Maybe it's not discontinued but I did a quick search and "out of stock" and "unavailable" is all that's come up so far. The guy in the video you posted seemed to think highly of it. I thought maybe the .380 ACP ammo is too hard to find or to expensive. I found some for $25 for 50 rounds though.


----------



## Shipwreck (Jan 26, 2006)

Lewguitar said:


> Maybe it's not discontinued but I did a quick search and "out of stock" and "unavailable" is all that's come up so far. The guy in the video you posted seemed to think highly of it. I thought maybe the .380 ACP ammo is too hard to find or to expensive. I found some for $25 for 50 rounds though.
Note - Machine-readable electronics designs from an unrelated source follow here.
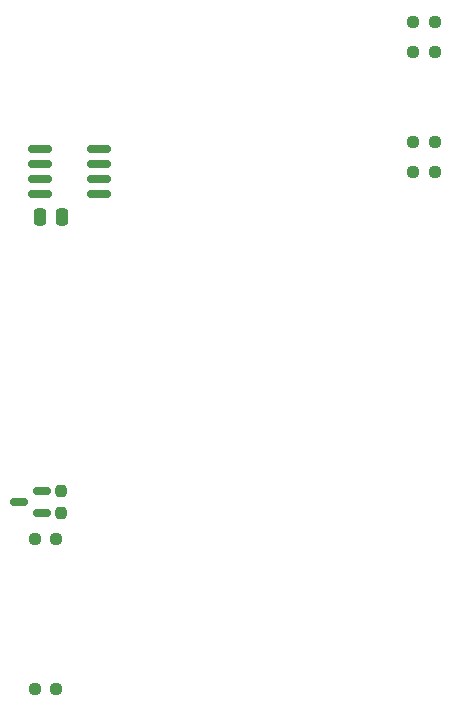
<source format=gbr>
%TF.GenerationSoftware,KiCad,Pcbnew,(6.0.9)*%
%TF.CreationDate,2023-01-21T06:35:56-09:00*%
%TF.ProjectId,CONTROLLER_ AMPCD_DDI,434f4e54-524f-44c4-9c45-522c20414d50,1*%
%TF.SameCoordinates,Original*%
%TF.FileFunction,Paste,Top*%
%TF.FilePolarity,Positive*%
%FSLAX46Y46*%
G04 Gerber Fmt 4.6, Leading zero omitted, Abs format (unit mm)*
G04 Created by KiCad (PCBNEW (6.0.9)) date 2023-01-21 06:35:56*
%MOMM*%
%LPD*%
G01*
G04 APERTURE LIST*
G04 Aperture macros list*
%AMRoundRect*
0 Rectangle with rounded corners*
0 $1 Rounding radius*
0 $2 $3 $4 $5 $6 $7 $8 $9 X,Y pos of 4 corners*
0 Add a 4 corners polygon primitive as box body*
4,1,4,$2,$3,$4,$5,$6,$7,$8,$9,$2,$3,0*
0 Add four circle primitives for the rounded corners*
1,1,$1+$1,$2,$3*
1,1,$1+$1,$4,$5*
1,1,$1+$1,$6,$7*
1,1,$1+$1,$8,$9*
0 Add four rect primitives between the rounded corners*
20,1,$1+$1,$2,$3,$4,$5,0*
20,1,$1+$1,$4,$5,$6,$7,0*
20,1,$1+$1,$6,$7,$8,$9,0*
20,1,$1+$1,$8,$9,$2,$3,0*%
G04 Aperture macros list end*
%ADD10RoundRect,0.150000X0.825000X0.150000X-0.825000X0.150000X-0.825000X-0.150000X0.825000X-0.150000X0*%
%ADD11RoundRect,0.150000X0.587500X0.150000X-0.587500X0.150000X-0.587500X-0.150000X0.587500X-0.150000X0*%
%ADD12RoundRect,0.237500X0.250000X0.237500X-0.250000X0.237500X-0.250000X-0.237500X0.250000X-0.237500X0*%
%ADD13RoundRect,0.237500X0.237500X-0.250000X0.237500X0.250000X-0.237500X0.250000X-0.237500X-0.250000X0*%
%ADD14RoundRect,0.237500X-0.250000X-0.237500X0.250000X-0.237500X0.250000X0.237500X-0.250000X0.237500X0*%
%ADD15RoundRect,0.250000X-0.250000X-0.475000X0.250000X-0.475000X0.250000X0.475000X-0.250000X0.475000X0*%
G04 APERTURE END LIST*
D10*
%TO.C,U1*%
X14032000Y44450000D03*
X14032000Y45720000D03*
X14032000Y46990000D03*
X14032000Y48260000D03*
X9082000Y48260000D03*
X9082000Y46990000D03*
X9082000Y45720000D03*
X9082000Y44450000D03*
%TD*%
D11*
%TO.C,Q2*%
X9192500Y17465000D03*
X9192500Y19365000D03*
X7317500Y18415000D03*
%TD*%
D12*
%TO.C,R5*%
X42465000Y56515000D03*
X40640000Y56515000D03*
%TD*%
D13*
%TO.C,R3*%
X10795000Y17502500D03*
X10795000Y19327500D03*
%TD*%
D14*
%TO.C,R2*%
X8612500Y15240000D03*
X10437500Y15240000D03*
%TD*%
D12*
%TO.C,R1*%
X10437500Y2540000D03*
X8612500Y2540000D03*
%TD*%
%TO.C,R7*%
X42465000Y46355000D03*
X40640000Y46355000D03*
%TD*%
D14*
%TO.C,R6*%
X40640000Y48895000D03*
X42465000Y48895000D03*
%TD*%
%TO.C,R4*%
X40640000Y59055000D03*
X42465000Y59055000D03*
%TD*%
D15*
%TO.C,C1*%
X9022000Y42545000D03*
X10922000Y42545000D03*
%TD*%
M02*

</source>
No, I just looked on the Beretta USA website after I saw this thread. The pics are there - but if you click on the gun, it does say it is no longer in production


----------



## SSGN_Doc (Mar 12, 2020)

The Pico never really caught on. They had some problems early on and the market was getting flooded with little pocket .380s. Most of the competition were priced more attractively. Soo…I’m sure Beretta did the math and discontinued it in favor of models that sell better.


----------



## Javbike (Oct 21, 2021)

Well I guess I not doing to bad I have 2 out of the five berettas 92fs px4


----------